**Saved entries**

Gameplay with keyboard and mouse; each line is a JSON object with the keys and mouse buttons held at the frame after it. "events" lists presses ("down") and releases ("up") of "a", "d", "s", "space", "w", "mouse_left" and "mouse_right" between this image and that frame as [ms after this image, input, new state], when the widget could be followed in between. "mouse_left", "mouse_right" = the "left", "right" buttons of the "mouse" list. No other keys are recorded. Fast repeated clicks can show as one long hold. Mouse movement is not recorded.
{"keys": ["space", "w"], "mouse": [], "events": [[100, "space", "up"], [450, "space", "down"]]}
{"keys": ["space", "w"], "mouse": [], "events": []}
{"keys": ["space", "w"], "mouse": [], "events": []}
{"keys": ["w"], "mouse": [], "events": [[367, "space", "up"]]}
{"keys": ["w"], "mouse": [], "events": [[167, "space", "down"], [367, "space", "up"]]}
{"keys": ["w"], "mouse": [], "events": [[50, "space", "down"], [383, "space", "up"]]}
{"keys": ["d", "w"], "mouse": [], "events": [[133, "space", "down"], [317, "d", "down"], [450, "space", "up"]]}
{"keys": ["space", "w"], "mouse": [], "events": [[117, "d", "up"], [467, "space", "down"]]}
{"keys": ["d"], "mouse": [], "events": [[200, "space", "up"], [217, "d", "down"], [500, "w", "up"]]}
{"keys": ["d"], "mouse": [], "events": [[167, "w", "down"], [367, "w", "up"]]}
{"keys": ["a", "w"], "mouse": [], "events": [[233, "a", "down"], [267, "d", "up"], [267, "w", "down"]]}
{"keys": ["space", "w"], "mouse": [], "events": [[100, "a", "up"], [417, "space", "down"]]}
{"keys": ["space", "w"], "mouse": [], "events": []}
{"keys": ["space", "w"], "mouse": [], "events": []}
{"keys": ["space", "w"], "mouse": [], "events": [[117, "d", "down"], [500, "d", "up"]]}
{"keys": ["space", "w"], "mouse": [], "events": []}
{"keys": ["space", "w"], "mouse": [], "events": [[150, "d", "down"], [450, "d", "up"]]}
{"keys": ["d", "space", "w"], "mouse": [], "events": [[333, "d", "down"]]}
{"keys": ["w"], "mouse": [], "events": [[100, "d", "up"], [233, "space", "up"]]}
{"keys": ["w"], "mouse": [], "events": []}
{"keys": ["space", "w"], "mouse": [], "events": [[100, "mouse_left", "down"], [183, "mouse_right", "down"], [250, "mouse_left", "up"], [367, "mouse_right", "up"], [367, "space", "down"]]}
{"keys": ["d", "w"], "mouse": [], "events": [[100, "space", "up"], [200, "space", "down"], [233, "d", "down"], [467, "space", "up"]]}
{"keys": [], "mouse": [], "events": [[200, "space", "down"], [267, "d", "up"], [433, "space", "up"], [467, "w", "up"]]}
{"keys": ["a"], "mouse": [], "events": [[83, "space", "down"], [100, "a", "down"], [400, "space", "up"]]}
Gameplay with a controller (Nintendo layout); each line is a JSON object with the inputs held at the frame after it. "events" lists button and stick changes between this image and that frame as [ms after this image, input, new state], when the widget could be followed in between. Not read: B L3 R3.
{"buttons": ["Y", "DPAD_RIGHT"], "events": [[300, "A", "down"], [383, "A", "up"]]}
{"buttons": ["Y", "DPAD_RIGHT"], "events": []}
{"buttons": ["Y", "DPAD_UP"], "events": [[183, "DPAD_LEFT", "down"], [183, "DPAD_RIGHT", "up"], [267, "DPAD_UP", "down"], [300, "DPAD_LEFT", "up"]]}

**WORK INSTRUCTIONS**
Working through the records, copy each line in which the word "that" appears.

**WRITTEN SOLUTION**
Gameplay with keyboard and mouse; each line is a JSON object with the keys and mouse buttons held at the frame after it. "events" lists presses ("down") and releases ("up") of "a", "d", "s", "space", "w", "mouse_left" and "mouse_right" between this image and that frame as [ms after this image, input, new state], when the widget could be followed in between. "mouse_left", "mouse_right" = the "left", "right" buttons of the "mouse" list. No other keys are recorded. Fast repeated clicks can show as one long hold. Mouse movement is not recorded.
Gameplay with a controller (Nintendo layout); each line is a JSON object with the inputs held at the frame after it. "events" lists button and stick changes between this image and that frame as [ms after this image, input, new state], when the widget could be followed in between. Not read: B L3 R3.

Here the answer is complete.